Samolot Nicolae Ceausescu sprzedany. Musi pozostać w Rumunii
Na zorganizowanej w Bukareszcie aukcji sprzedany został należący niegdyś do Nicolae Ceausescu samolot z napisem "Socjalistyczna Republika Rumunii". Za maszynę zapłacono 120 tys. euro.
W aukcji, której przedmiotem był samolot należący kiedyś do rumuńskiego dyktatora udział wzięło wiele osób. - Dziesiątki kolekcjonerów i entuzjastów wyraziło zainteresowanie samolotem, który pierwotnie kosztował 25 000 euro - powiedziałą agencji AFP rzecznika domu aukcyjnego w Artmark Alina Panico.
Rumuński odrzutowiec
Sprzedany samolot miał symboliczne znacznie dla dyktatury Ceausescu. Miał być dowodem na przemysłową niezależność Rumunii od Związku Radzieckiego. Rombac Super One-Eleven powstał w 1986 roku. Maszyna była pierwszym pasażerskim samolotem odrzutowym wyprodukowanym w Rumunii. - Dla Rumunów produkcja tego typu maszyny w najnowocześniejszej technologii była powodem do wielkiej dumy - komentował aukcję były pilot wojskowy Gheorghe Mirica.

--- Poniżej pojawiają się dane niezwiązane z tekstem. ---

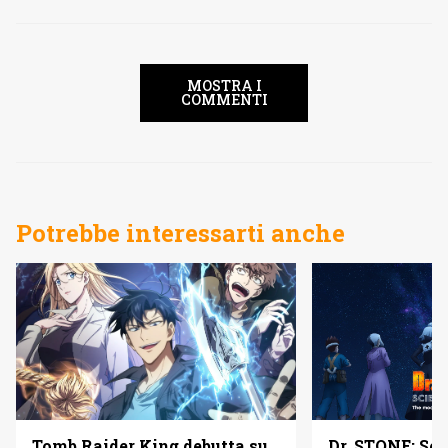
MOSTRA I
COMMENTI
Potrebbe interessarti anche
Dr. STONE: Sci
Tomb Raider King debutta su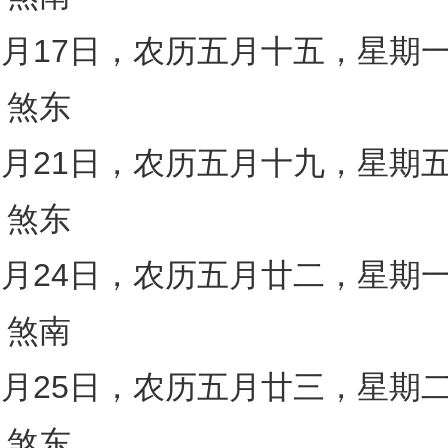
年6月17日，农历五月十五，星期
）煞东
年6月21日，农历五月十九，星期
）煞东
年6月24日，农历五月廿二，星期
）煞南
年6月25日，农历五月廿三，星期
）煞东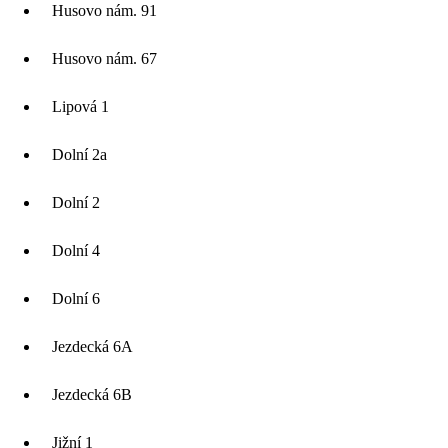
Husovo nám. 91
Husovo nám. 67
Lipová 1
Dolní 2a
Dolní 2
Dolní 4
Dolní 6
Jezdecká 6A
Jezdecká 6B
Jižní 1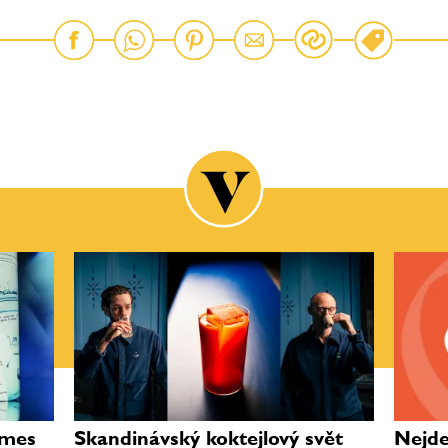
ames
Skandinávský koktejlový svět
Nejde 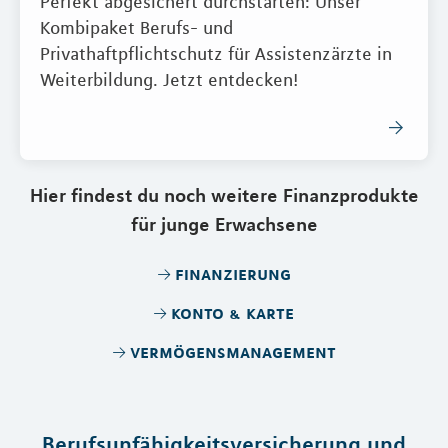
Perfekt abgesichert durchstarten: Unser
Kombipaket Berufs- und
Privathaftpflichtschutz für Assistenzärzte in
Weiterbildung. Jetzt entdecken!
Hier findest du noch weitere Finanzprodukte
für junge Erwachsene
finanzierung
konto & karte
vermögensmanagement
Berufsunfähigkeitsversicherung und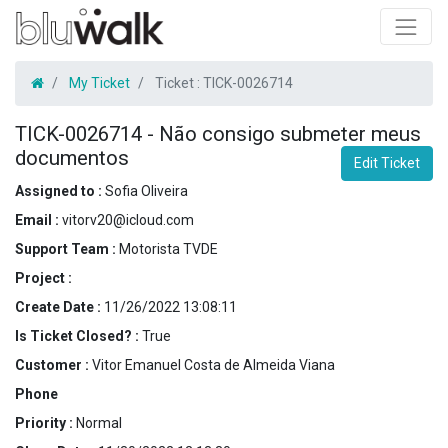
My Ticket
Ticket :
TICK-0026714
TICK-0026714
-
Não consigo submeter meus
documentos
Edit Ticket
Assigned to :
Sofia Oliveira
Email :
vitorv20@icloud.com
Support Team :
Motorista TVDE
Project :
Create Date :
11/26/2022 13:08:11
Is Ticket Closed? :
True
Customer :
Vitor Emanuel Costa de Almeida Viana
Phone
Priority :
Normal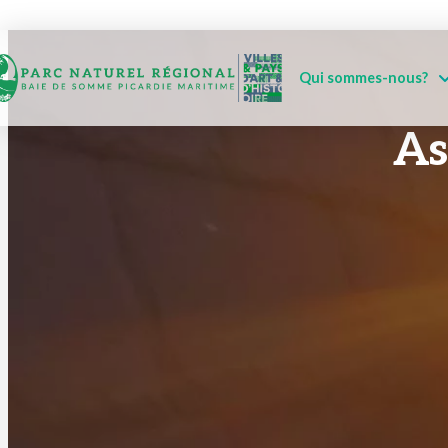
Qui sommes-nous?
As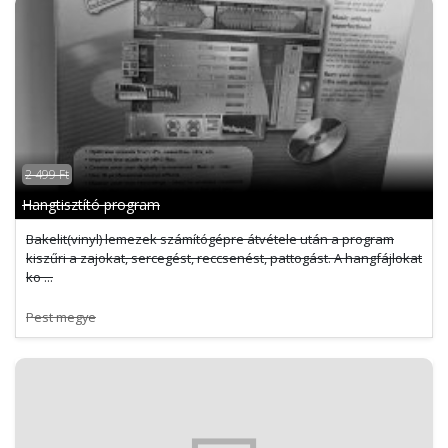
2 499 Ft
Hangtisztító program
Bakelit(vinyl) lemezek számítógépre átvétele után a program
kiszűri a zajokat, sercegést, reccsenést, pattogást. A hangfájlokat
ko ...
Pest megye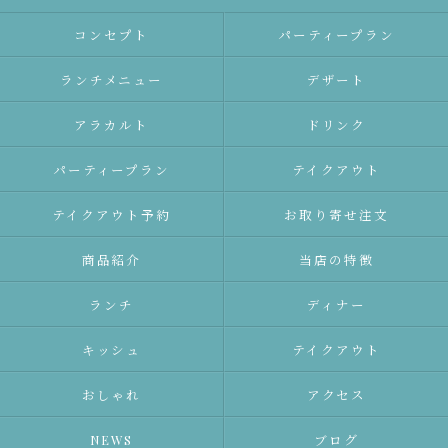
コンセプト
パーティープラン
ランチメニュー
デザート
アラカルト
ドリンク
パーティープラン
テイクアウト
テイクアウト予約
お取り寄せ注文
商品紹介
当店の特徴
ランチ
ディナー
キッシュ
テイクアウト
おしゃれ
アクセス
NEWS
ブログ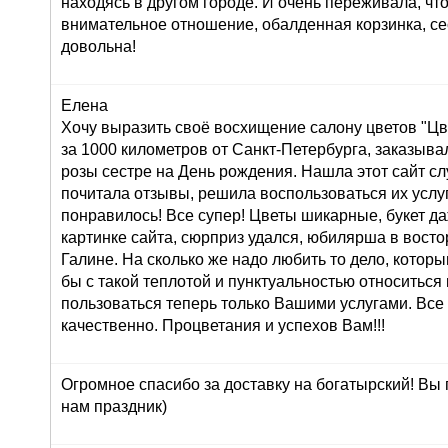
находясь в другом городе. И очень переживала, что
внимательное отношение, обалденная корзинка, се
довольна!
Елена
Хочу выразить своё восхищение салону цветов "Цве
за 1000 километров от Санкт-Петербурга, заказывал
розы сестре на День рождения. Нашла этот сайт сл
почитала отзывы, решила воспользоваться их услуг
понравилось! Все супер! Цветы шикарные, букет д
картинке сайта, сюрприз удался, юбилярша в восто
Галине. На сколько же надо любить то дело, которы
бы с такой теплотой и пунктуальностью относиться 
пользоваться теперь только Вашими услугами. Все
качественно. Процветания и успехов Вам!!!
Огромное спасибо за доставку на богатырский! Вы
нам праздник)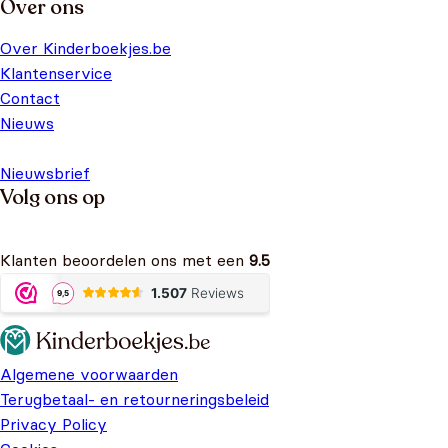
Over ons
Over Kinderboekjes.be
Klantenservice
Contact
Nieuws
Nieuwsbrief
Volg ons op
Klanten beoordelen ons met een
9.5
Algemene voorwaarden
Terugbetaal- en retourneringsbeleid
Privacy Policy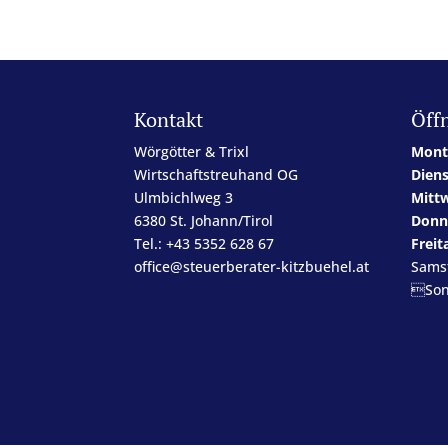
Kontakt
Öff
Wörgötter & Trixl
Mont
Wirtschaftstreuhand OG
Dien
Ulmbichlweg 3
Mitt
6380 St. Johann/Tirol
Donn
Tel.: +43 5352 628 67
Freit
office@steuerberater-kitzbuehel.at
Sams
Son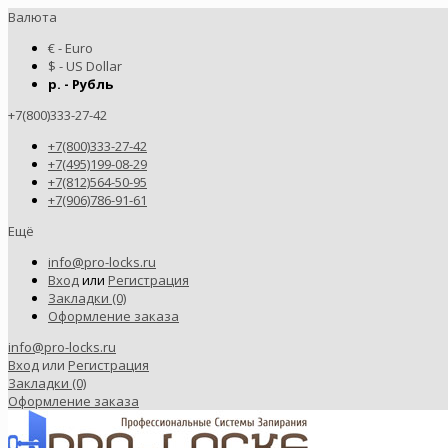
Валюта
€ - Euro
$ - US Dollar
р. - Рубль
+7(800)333-27-42
+7(800)333-27-42
+7(495)199-08-29
+7(812)564-50-95
+7(906)786-91-61
Ещё
info@pro-locks.ru
Вход
или
Регистрация
Закладки (0)
Оформление заказа
info@pro-locks.ru
Вход
или
Регистрация
Закладки (0)
Оформление заказа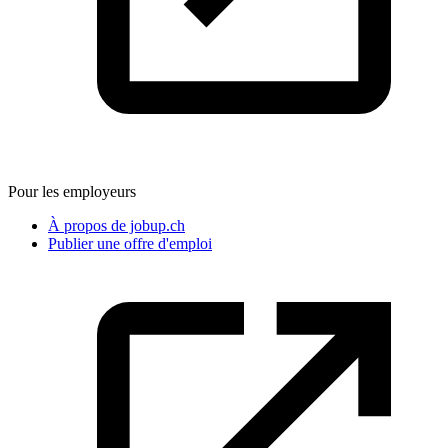
Pour les employeurs
À propos de jobup.ch
Publier une offre d'emploi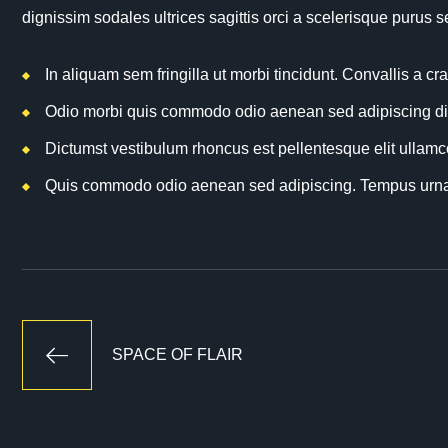
dignissim sodales ultrices sagittis orci a scelerisque purus 
In aliquam sem fringilla ut morbi tincidunt. Convallis a 
Odio morbi quis commodo odio aenean sed adipiscing dia
Dictumst vestibulum rhoncus est pellentesque elit ullamco
Quis commodo odio aenean sed adipiscing. Tempus urna 
SPACE OF FLAIR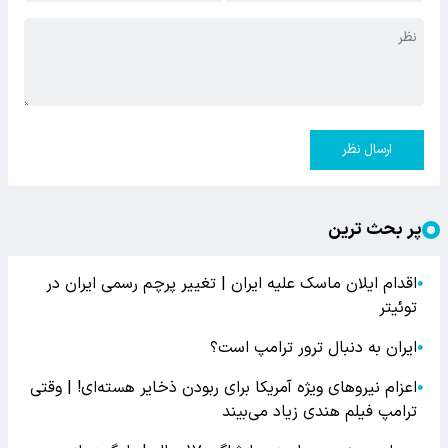
ارسال نظر
پر بحث ترین
اقدام ایلان ماسک علیه ایران | تغییر پرچم رسمی ایران در
●
توئیتر
ایران به دنبال ترور ترامپ است؟
●
اعزام نیروهای ویژه آمریکا برای ربودن ذخایر هسته‌ای! | وقتی
●
ترامپ فیلم هندی زیاد می‌بیند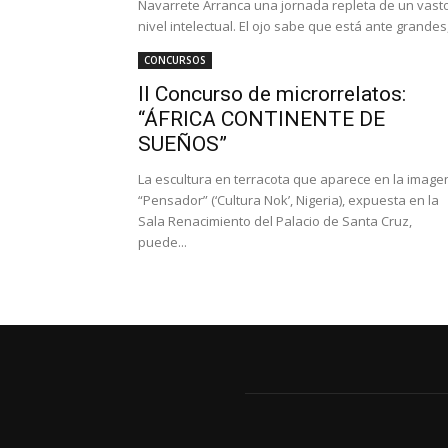
Navarrete Arranca una jornada repleta de un vast
nivel intelectual. El ojo sabe que está ante grandes,.
CONCURSOS
II Concurso de microrrelatos:
“ÁFRICA CONTINENTE DE
SUEÑOS”
La escultura en terracota que aparece en la image
“Pensador” (‘Cultura Nok’, Nigeria), expuesta en la
Sala Renacimiento del Palacio de Santa Cruz,
puede...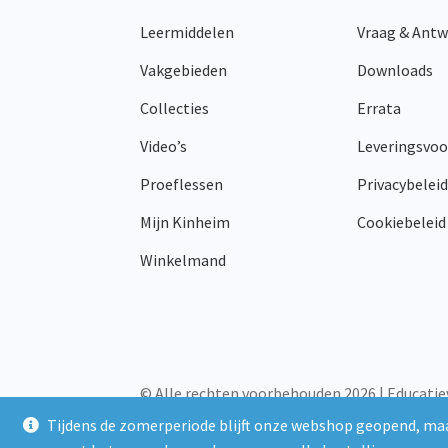
worden
Leermiddelen
Vraag & Ant
op
de
Vakgebieden
Downloads
productpagina
Collecties
Errata
Video’s
Leveringsvo
Proeflessen
Privacybeleid
Mijn Kinheim
Cookiebeleid
Winkelmand
© Alle rechten voorbehouden 2026 | Educatie
Tijdens de zomerperiode blijft onze webshop geopend, maa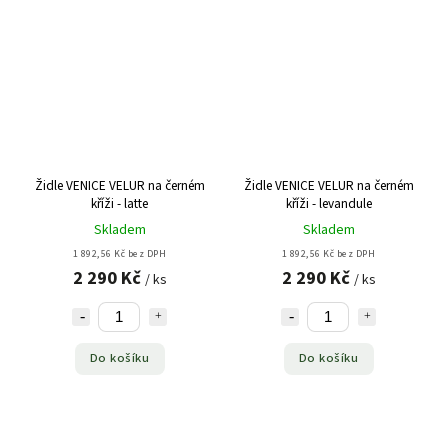
Židle VENICE VELUR na černém
Židle VENICE VELUR na černém
kříži - latte
kříži - levandule
Skladem
Skladem
1 892,56 Kč bez DPH
1 892,56 Kč bez DPH
2 290 Kč
2 290 Kč
/ ks
/ ks
Do košíku
Do košíku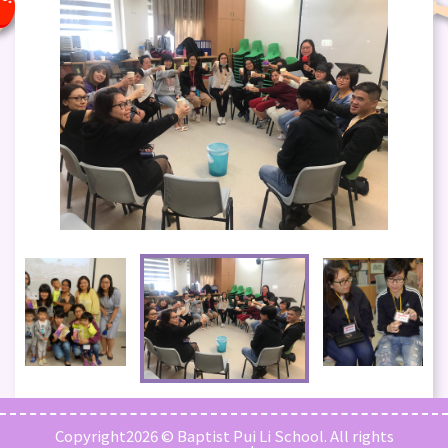
Copyright2026 © Baptist Pui Li School. All rights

Samolot został wpisany na listę dziedzictwa narodowego Rumuni w związku z czym nie można go wywieźć poza granice kraju. Jak wytłumaczył były technik Rombaca Adrian Ciutan, maszynę można przekształcić w eksponat muzealny lub zainwestować w jej renowację, by mogła ponownie wzbić się w powietrze.
W aukcji udział wzięło 150 osób, a cena wywoławcza wynosiła 25 tys. euro. Ostatecznie samolot trafił w ręce, jak podaje dom aukcyjny, zagranicznego kolekcjonera zainteresowanego historią Rumuni. Pasjonat zapłacił za Rombaca Super One-Eleven 120 tys. euro.